_Check your understanding_:
#1 Answer the following questions from the Tom Harvey biography.
(a) At which college did Harvey study photography, film and television?
(b) Of which foundation is Harvey a Trustee?
(c) How much money did Harvey help raise with North Star Ventures?
#2 Continue the biography of Tom Harvey, starting after its final sentence.

_Text shown_:
____________

Tom Harvey MBE is a BAFTA winning creative entrepreneur and writer.

Early life
Harvey was born outside Stevenage New Town; his father was sculptor Mark Harvey  and his grandfather was author William Fryer Harvey. He attended the Nobel School Stevenage and the London College of Printing, where he studied photography, film and television.

Career
Harvey is Chair of hip-hop dance theatre company BirdGang Ltd and a Trustee of Peter Marlow Foundation. Harvey was founder and CEO of London-based festival SohoCreate. The festival explored creativity and championed creative people and their work. Harvey was Chief Executive of Northern Film & Media, the creative industries development agency for North East England. The company invests in creative people, ideas and companies, working in film, television, web, mobile, games and music.

With North Star Ventures, Harvey helped raise £6m now invested in a range of film and tv projects.  Harvey is an Executive Producer on One Night in Turin directed by James Erskine, and feature films Rising Tide, No Place To Hide, Frank, directed by Richard Heslop and Unconditional, directed by Bryn Higgins.

____________

_Extracted records_:
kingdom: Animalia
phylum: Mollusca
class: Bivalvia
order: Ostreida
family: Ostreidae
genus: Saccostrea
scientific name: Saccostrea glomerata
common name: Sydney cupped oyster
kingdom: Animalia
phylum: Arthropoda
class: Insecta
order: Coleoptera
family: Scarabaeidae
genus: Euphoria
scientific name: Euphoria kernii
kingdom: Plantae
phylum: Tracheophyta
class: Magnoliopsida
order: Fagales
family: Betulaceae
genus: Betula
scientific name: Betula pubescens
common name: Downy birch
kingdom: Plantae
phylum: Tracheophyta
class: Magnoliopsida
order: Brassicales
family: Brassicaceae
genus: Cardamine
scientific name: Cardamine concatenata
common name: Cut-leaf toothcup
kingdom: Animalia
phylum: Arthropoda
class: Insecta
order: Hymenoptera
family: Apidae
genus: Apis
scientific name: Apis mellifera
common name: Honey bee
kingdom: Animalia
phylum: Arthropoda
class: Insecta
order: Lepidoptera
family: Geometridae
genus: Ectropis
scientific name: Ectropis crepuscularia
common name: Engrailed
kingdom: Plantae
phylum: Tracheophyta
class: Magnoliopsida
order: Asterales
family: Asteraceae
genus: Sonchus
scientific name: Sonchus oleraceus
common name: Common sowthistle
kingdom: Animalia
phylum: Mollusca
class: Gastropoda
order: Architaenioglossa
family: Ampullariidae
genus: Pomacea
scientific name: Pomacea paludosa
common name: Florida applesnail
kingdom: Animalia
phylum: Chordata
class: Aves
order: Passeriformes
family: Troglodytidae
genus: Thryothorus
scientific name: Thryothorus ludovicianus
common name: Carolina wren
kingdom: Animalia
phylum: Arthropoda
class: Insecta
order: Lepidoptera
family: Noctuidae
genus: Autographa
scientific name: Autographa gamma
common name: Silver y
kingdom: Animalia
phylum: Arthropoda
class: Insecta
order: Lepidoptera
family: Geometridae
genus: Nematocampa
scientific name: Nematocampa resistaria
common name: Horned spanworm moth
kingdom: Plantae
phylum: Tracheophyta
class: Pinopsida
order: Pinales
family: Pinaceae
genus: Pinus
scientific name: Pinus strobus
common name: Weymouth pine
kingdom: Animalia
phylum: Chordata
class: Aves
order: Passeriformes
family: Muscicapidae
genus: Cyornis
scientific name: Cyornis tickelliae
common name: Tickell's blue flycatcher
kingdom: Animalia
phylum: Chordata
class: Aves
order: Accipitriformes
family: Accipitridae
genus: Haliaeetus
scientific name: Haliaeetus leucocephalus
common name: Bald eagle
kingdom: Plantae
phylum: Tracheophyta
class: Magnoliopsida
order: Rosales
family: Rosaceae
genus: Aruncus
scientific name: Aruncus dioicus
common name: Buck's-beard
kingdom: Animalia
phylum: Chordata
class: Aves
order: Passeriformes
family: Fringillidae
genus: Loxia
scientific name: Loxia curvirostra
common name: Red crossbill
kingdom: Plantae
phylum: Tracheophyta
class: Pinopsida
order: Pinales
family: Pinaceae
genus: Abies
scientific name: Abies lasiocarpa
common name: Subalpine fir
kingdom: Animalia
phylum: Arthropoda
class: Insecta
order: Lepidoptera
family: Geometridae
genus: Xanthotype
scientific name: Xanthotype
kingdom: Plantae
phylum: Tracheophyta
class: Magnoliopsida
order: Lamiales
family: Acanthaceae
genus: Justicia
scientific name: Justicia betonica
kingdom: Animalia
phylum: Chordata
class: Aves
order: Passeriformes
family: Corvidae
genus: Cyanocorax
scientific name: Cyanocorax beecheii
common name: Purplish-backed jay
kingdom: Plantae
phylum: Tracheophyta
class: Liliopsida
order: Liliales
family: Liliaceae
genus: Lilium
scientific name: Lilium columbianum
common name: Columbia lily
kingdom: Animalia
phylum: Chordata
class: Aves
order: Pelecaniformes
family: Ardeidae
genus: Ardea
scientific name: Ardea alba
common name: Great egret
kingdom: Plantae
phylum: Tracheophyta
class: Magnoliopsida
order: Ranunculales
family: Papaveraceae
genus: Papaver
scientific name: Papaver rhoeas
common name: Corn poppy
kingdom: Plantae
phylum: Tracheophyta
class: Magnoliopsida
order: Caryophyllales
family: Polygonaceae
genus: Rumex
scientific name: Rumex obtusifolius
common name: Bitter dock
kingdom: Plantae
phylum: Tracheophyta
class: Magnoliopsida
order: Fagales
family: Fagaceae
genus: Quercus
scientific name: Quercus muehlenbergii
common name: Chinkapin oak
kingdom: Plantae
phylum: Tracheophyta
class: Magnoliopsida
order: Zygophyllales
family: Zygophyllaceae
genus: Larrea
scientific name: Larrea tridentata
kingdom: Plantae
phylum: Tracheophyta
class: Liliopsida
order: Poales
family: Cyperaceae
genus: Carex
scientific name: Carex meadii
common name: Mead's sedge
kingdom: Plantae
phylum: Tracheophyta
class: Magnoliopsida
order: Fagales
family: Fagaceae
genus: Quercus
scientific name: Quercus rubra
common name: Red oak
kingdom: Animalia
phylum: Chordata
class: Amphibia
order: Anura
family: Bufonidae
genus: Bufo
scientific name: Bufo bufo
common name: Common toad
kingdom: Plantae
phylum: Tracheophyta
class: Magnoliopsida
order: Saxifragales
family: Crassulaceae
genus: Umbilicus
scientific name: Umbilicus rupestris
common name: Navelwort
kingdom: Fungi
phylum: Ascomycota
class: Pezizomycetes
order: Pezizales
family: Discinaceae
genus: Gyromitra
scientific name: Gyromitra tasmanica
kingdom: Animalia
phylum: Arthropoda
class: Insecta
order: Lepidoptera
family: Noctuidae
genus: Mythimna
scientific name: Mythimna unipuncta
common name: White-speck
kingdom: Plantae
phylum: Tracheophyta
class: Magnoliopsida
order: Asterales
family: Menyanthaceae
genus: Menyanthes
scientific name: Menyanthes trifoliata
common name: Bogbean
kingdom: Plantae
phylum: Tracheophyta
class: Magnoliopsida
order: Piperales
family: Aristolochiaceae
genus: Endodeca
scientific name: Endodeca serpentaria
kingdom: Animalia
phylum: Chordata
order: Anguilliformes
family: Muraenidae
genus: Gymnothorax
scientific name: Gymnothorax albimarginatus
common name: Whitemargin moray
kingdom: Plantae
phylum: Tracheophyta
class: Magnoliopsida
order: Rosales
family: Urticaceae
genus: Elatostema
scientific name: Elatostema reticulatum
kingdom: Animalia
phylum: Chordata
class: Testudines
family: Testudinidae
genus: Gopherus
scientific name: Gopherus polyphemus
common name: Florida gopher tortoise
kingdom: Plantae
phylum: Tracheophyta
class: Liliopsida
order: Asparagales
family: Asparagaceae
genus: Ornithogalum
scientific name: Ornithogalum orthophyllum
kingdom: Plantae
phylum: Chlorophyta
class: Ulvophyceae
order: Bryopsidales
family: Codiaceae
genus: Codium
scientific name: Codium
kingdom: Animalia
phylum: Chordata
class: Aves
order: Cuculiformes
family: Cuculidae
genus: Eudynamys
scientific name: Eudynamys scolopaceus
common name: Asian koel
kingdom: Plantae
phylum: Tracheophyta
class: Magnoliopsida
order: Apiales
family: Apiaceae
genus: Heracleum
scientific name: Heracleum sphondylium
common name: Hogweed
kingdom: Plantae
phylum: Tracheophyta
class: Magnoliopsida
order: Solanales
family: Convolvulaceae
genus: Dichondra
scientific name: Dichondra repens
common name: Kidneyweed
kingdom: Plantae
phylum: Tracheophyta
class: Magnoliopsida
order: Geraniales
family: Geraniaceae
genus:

____________

_Solved tasks_:
#1
(a) The London College of Printing.
(b) The Peter Marlow Foundation.
(c) £6m.

#2
Harvey began working in the media industry at David Puttnam's feature film company Enigma Productions. He then worked as an Assistant Director, Production Manager and Producer across a range of productions, including US and UK movies, television films and series, documentaries, short films and pop promos, including Happy Mondays and New Order, including their controversial promo Touched by the Hand of God, directed by Kathryn Bigelow.

He ran the Edinburgh International Television Festival for three years, developing the festival strands for young people, TVYP and TV25. He worked in senior management at the BBC as Commissions and Strategy Executive on BBC2 for Michael Jackson and as Manager of the Independent Commissioning Group for Jane Root. He was Managing Director of online interactive entertainment company XPT with Tim Wright and Rob Bevan.

As a playwright Harvey wrote the plays Pool "The Nature of Gravity" "Our Secret Home" "About Last Night" "Dead Dog" "Rich"  and Lydia about Henri Matisse’s final muse Lydia Delectorskaya. "Pool" won the Brockley Jack Theatre playwriting competition in 2014  and was produced by the Theatre in May/June 2014.  Verbatim play ABOUT LAST NIGHT on the 2017 general election, was performed at the Arcola Theatre with a cast including Monica Dolan and Helen Belbin. Harvey's short plays have been performed at The Park Theatre, The Jack, Theatre 503, Arts Theatre and The Cockpit. HER was selected for the ONE Festival at The Space Theatre and the FREE festival at Southwark Playhouse.

Harvey's was a short story finalist in the London Independent Story Prize and has had work published by Litro Magazine, Mercurious and The Wells Street Journal. 

Harvey is a Fellow 2007 of the Clore Leadership Programme, a graduate of Harvard Business School’s short course in Private Equity and Venture Capital 2009,  and a Common Purpose Graduate 2003.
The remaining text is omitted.